Peacekeepers confirmed that the Sudanese army had clashed with JEM forces two and possibly three times this week, part of a surge in violence since the insurgents suspended participation in peace talks in early May.
No one was immediately available to comment from the JEM.
General Al-Tayeb al-Musbah Osman told the state Suna news agency that the army had destroyed scores of JEM vehicles and recaptured fuel tankers seized by the rebels.
Faltering peace talks have done nothing to quell the fighting, which first flared in 2003 when mostly non-Arab insurgents took up arms against the government, demanding more autonomy.
Tension is high in Darfur, days after the International Criminal Court (ICC) issued an arrest warrant for President Omar Hassan al-Bashir to face charges of orchestrating genocide in Darfur during the counter-insurgency campaign in Darfur by government troops and allied militias.

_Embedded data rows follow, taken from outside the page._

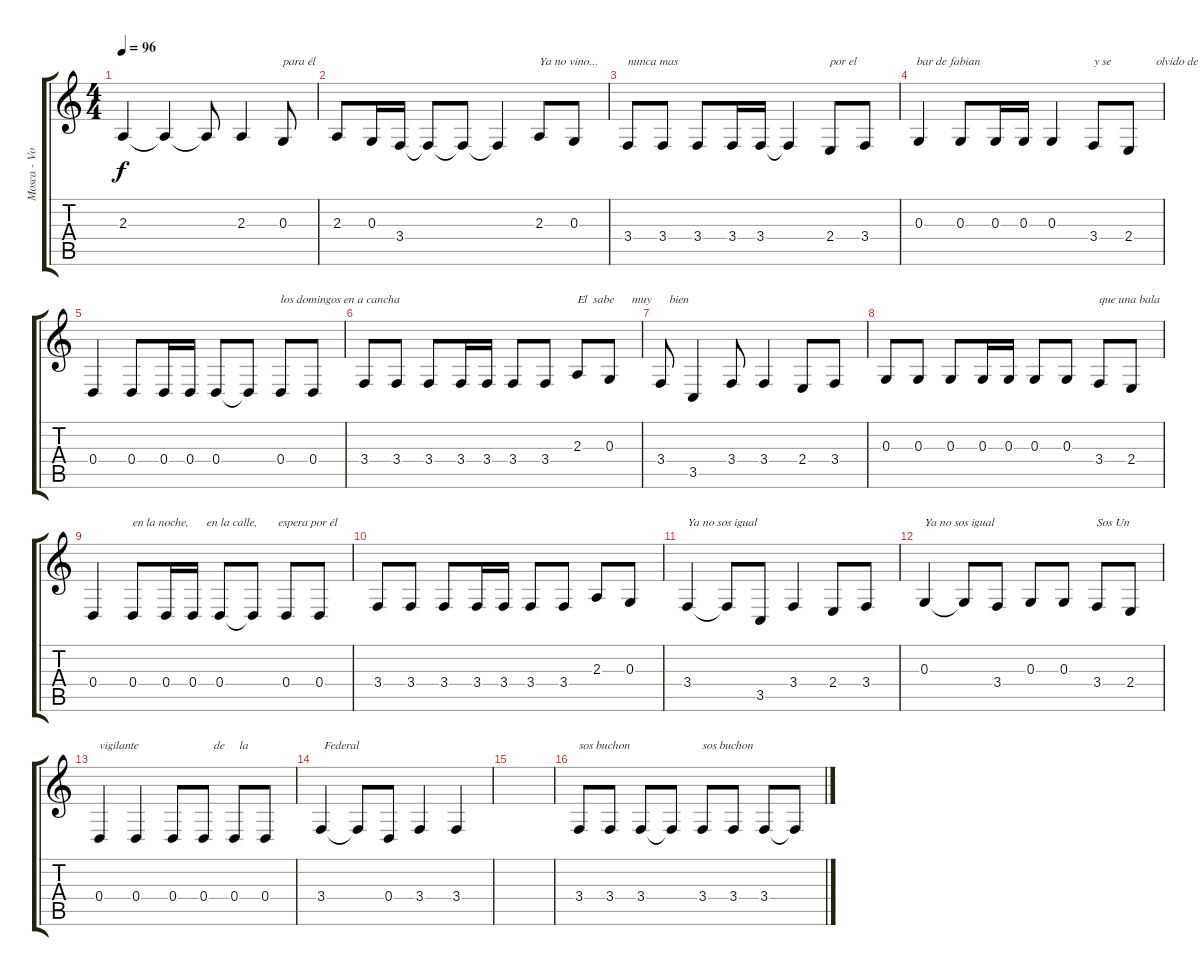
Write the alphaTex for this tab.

\track ("Mosca - Voz" "Mosca - Vo") {instrument englishhorn}
\staff {score tabs}
\tuning (E4 B3 G3 D3 A2 E2) {hide}
\ts (4 4)
\tempo 96
\clef g2
\ks c
2.3.4{dy f} 2.3{t}.4 2.3{t}.8 2.3.4 0.3.8{txt "para él"} |
2.3.8 0.3.16 3.4.16 3.4{t}.8 3.4{t}.8 3.4{t}.4 2.3.8{txt "Ya no vino..."} 0.3.8 |
3.4.8{txt "nunca mas"} 3.4.8 3.4.8 3.4.16 3.4.16 3.4{t}.4 2.4.8{txt "por el                    bar de fabian"} 3.4.8 |
0.3.4 0.3.8 0.3.16 0.3.16 0.3.4 3.4.8{txt "y se               olvido de pelearse"} 2.4.8 |
0.4.4 0.4.8 0.4.16 0.4.16 0.4.8 0.4{t}.8 0.4.8{txt "los domingos en a cancha"} 0.4.8 |
3.4.8 3.4.8 3.4.8 3.4.16 3.4.16 3.4.8 3.4.8 2.3.8{txt "El  sabe      muy      bien"} 0.3.8 |
3.4.8 3.5.4 3.4.8 3.4.4 2.4.8 3.4.8 |
0.3.8 0.3.8 0.3.8 0.3.16 0.3.16 0.3.8 0.3.8 3.4.8{txt "que una bala"} 2.4.8 |
0.4.4 0.4.8{txt "en la noche,      en la calle,       espera por él"} 0.4.16 0.4.16 0.4.8 0.4{t}.8 0.4.8 0.4.8 |
3.4.8 3.4.8 3.4.8 3.4.16 3.4.16 3.4.8 3.4.8 2.3.8 0.3.8 |
3.4.4{txt "Ya no sos igual"} 3.4{t}.8 3.5.8 3.4.4 2.4.8 3.4.8 |
0.3.4{txt "Ya no sos igual"} 0.3{t}.8 3.4.8 0.3.8 0.3.8 3.4.8{txt "Sos Un"} 2.4.8 |
0.4.4{txt "vigilante                         de     la"} 0.4.4 0.4.8 0.4.8 0.4.8 0.4.8 |
3.4.4{txt " Federal"} 3.4{t}.8 0.4.8 3.4.4 3.4.4 |
|
3.4.8{txt "sos buchon"} 3.4.8 3.4.8 3.4{t}.8 3.4.8{txt "sos buchon"} 3.4.8 3.4.8 3.4{t}.8
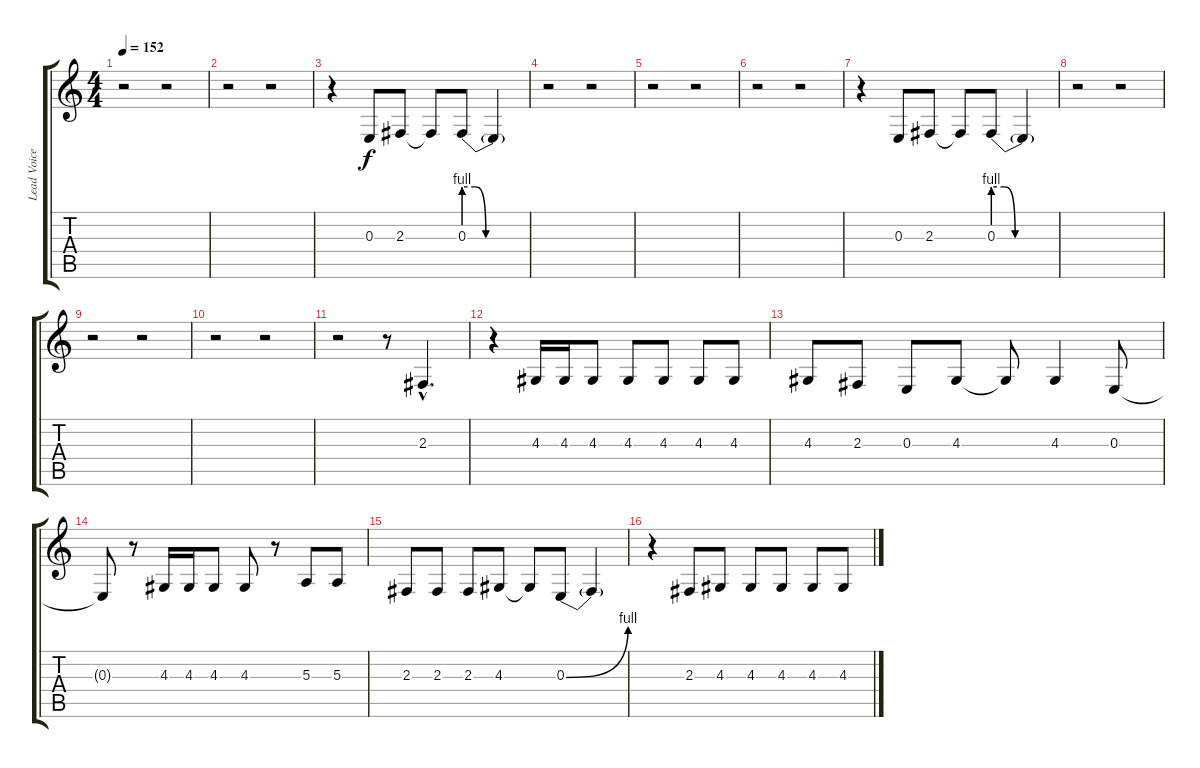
\track ("Lead Voice" "Lead Voice") {instrument lead2sawtooth}
\staff {score tabs}
\tuning (Db4 Ab3 E3 B2 Gb2 Db2) {hide}
\ts (4 4)
\tempo 152
\clef g2
\ks c
r.2{dy f} r.2 |
r.2 r.2 |
r.4 0.3.8 2.3.8 2.3{t}.8 0.3{be (custom 0 4 10 4 20 0 40 0 60 0)}.8 0.3{t}.4 |
r.2 r.2 |
r.2 r.2 |
r.2 r.2 |
r.4 0.3.8 2.3.8 2.3{t}.8 0.3{be (custom 0 4 10 4 20 0 40 0 60 0)}.8 0.3{t}.4 |
r.2 r.2 |
r.2 r.2 |
r.2 r.2 |
r.2 r.8 2.3{hac}.4{d} |
r.4 4.3.16 4.3.16 4.3.8 4.3.8 4.3.8 4.3.8 4.3.8 |
4.3.8 2.3.8 0.3.8 4.3.8 4.3{t}.8 4.3.4 0.3.8 |
0.3{t}.8 r.8 4.3.16 4.3.16 4.3.8 4.3.8 r.8 5.3.8 5.3.8 |
2.3.8 2.3.8 2.3.8 4.3.8 4.3{t}.8 0.3{be (bend 0 0 60 4)}.8 0.3{t}.4 |
r.4 2.3.8 4.3.8 4.3.8 4.3.8 4.3.8 4.3.8
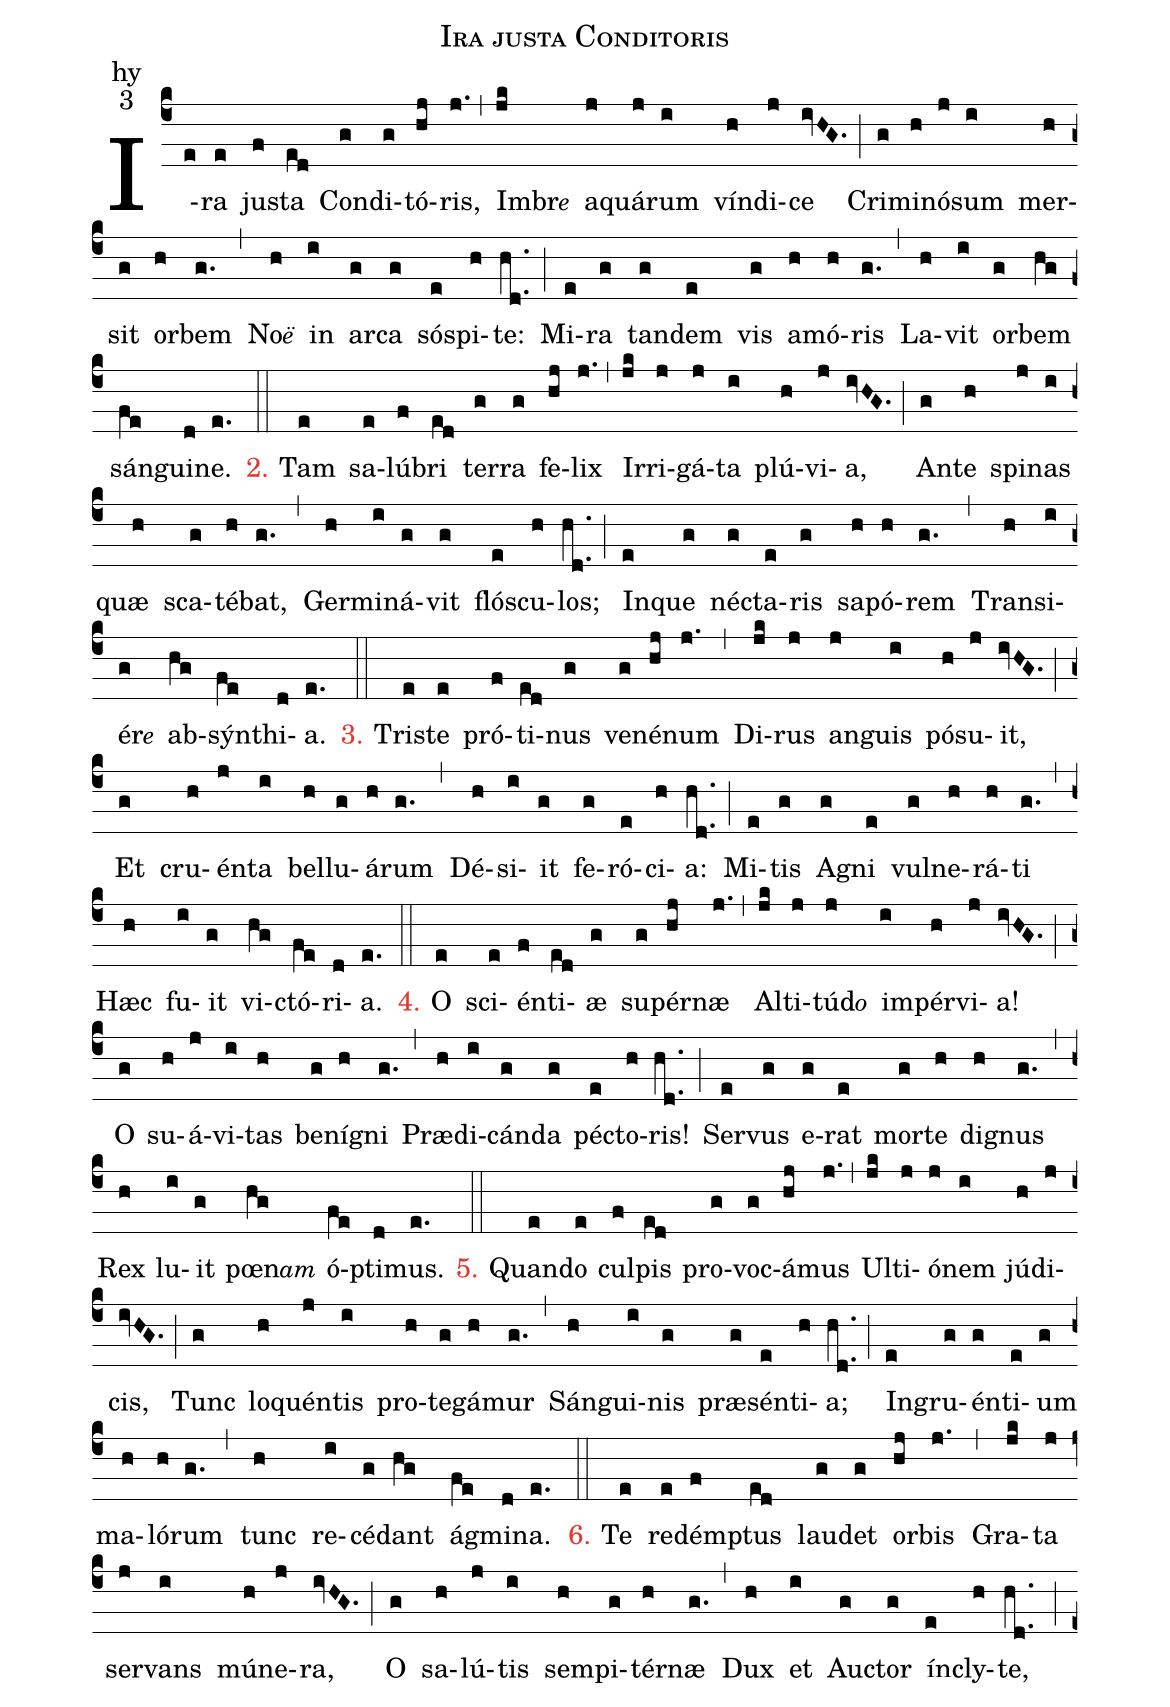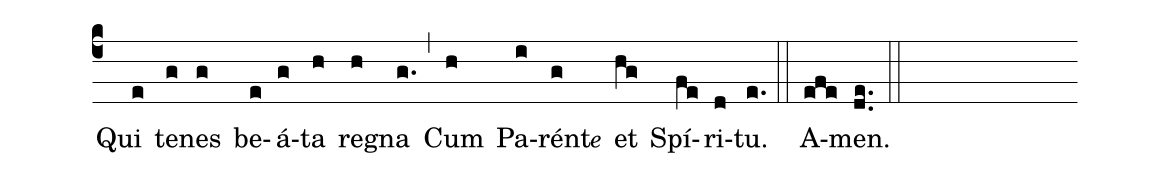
name:Ira justa Conditoris;
office-part:hy;
mode:3;
%%
(c4) I(e)ra(e) ju(f)sta(ed) Con(g)di(g)tó(hj)ris,(j.) (,)
Imbr<e>e</e>(jk) a(j)quá(j)rum(i) vín(h)di(j)ce(ivHG.) (;)
Cri(g)mi(h)nó(j)sum(i) mer(h)sit(g) or(h)bem(g.) (,)
No<e>ë</e>(h) in(i) ar(g)ca(g) só(e)spi(h)te:(hd..) (;)
Mi(e)ra(g) tan(g)dem(e) vis(g) a(h)mó(h)ris(g.) (,)
La(h)vit(i) or(g)bem(hg) sán(fe)gui(d)ne.(e.) (::)

<c>2.</c> Tam(e) sa(e)lú(f)bri(ed) ter(g)ra(g) fe(hj)lix(j.) (,)
Ir(jk)ri(j)gá(j)ta(i) plú(h)vi(j)a,(ivHG.) (;)
An(g)te(h) spi(j)nas(i) quæ(h) sca(g)té(h)bat,(g.) (,)
Ger(h)mi(i)ná(g)vit(g) fló(e)scu(h)los;(hd..) (;)
In(e)que(g) né(g)cta(e)ris(g) sa(h)pó(h)rem(g.) (,)
Tran(h)si(i)ér<e>e</e>(g) ab(hg)sýn(fe)thi(d)a.(e.) (::)

<c>3.</c> Tri(e)ste(e) pró(f)ti(ed)nus(g) ve(g)né(hj)num(j.) (,)
Di(jk)rus(j) an(j)guis(i) pó(h)su(j)it,(ivHG.) (;)
Et(g) cru(h)én(j)ta(i) bel(h)lu(g)á(h)rum(g.) (,)
Dé(h)si(i)it(g) fe(g)ró(e)ci(h)a:(hd..) (;)
Mi(e)tis(g) A(g)gni(e) vul(g)ne(h)rá(h)ti(g.) (,)
Hæc(h) fu(i)it(g) vi(hg)ctó(fe)ri(d)a.(e.) (::)

<c>4.</c> O(e) sci(e)én(f)ti(ed)æ(g) su(g)pér(hj)næ(j.) (,)
Al(jk)ti(j)túd<e>o</e>(j) im(i)pér(h)vi(j)a!(ivHG.) (;)
O(g) su(h)á(j)vi(i)tas(h) be(g)ní(h)gni(g.) (,)
Præ(h)di(i)cán(g)da(g) pé(e)cto(h)ris!(hd..) (;)
Ser(e)vus(g) e(g)rat(e) mor(g)te(h) di(h)gnus(g.) (,)
Rex(h) lu(i)it(g) pœn<e>am</e>(hg) ó(fe)pti(d)mus.(e.) (::)

<c>5.</c> Quan(e)do(e) cul(f)pis(ed) pro(g)voc(g)á(hj)mus(j.) (,)
Ul(jk)ti(j)ó(j)nem(i) jú(h)di(j)cis,(ivHG.) (;)
Tunc(g) lo(h)quén(j)tis(i) pro(h)te(g)gá(h)mur(g.) (,)
Sán(h)gui(i)nis(g) præ(g)sén(e)ti(h)a;(hd..) (;)
In(e)gru(g)én(g)ti(e)um(g) ma(h)ló(h)rum(g.) (,)
tunc(h) re(i)cé(g)dant(hg) á(fe)gmi(d)na.(e.) (::)

<c>6.</c> Te(e) re(e)dém(f)ptus(ed) lau(g)det(g) or(hj)bis(j.) (,)
Gra(jk)ta(j) ser(j)vans(i) mú(h)ne(j)ra,(ivHG.) (;)
O(g) sa(h)lú(j)tis(i) sem(h)pi(g)tér(h)næ(g.) (,)
Dux(h) et(i) Au(g)ctor(g) ín(e)cly(h)te,(hd..) (;)
Qui(e) te(g)nes(g) be(e)á(g)ta(h) re(h)gna(g.) (,)
Cum(h) Pa(i)rént<e>e</e>(g) et(hg) Spí(fe)ri(d)tu.(e.) (::)

A(efe)men.(de..) (::)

The court last year indicted Bashir on seven charges of war crimes and crimes against humanity in Darfur. Sudan refuses to recognise the court and accuses the Western media of exaggerating the conflict.
Darfur's joint U.N./African Union peacekeeping force said this week that the army had clashed with JEM fighters near the Adola mountains and near Kuma in north Darfur on Tuesday.
The under-equipped peacekeepers, who are supposed to cover an area the size of Spain, said they were also investigating reports of a third clash in Daba Tago, near the north Darfur settlement of Mellit.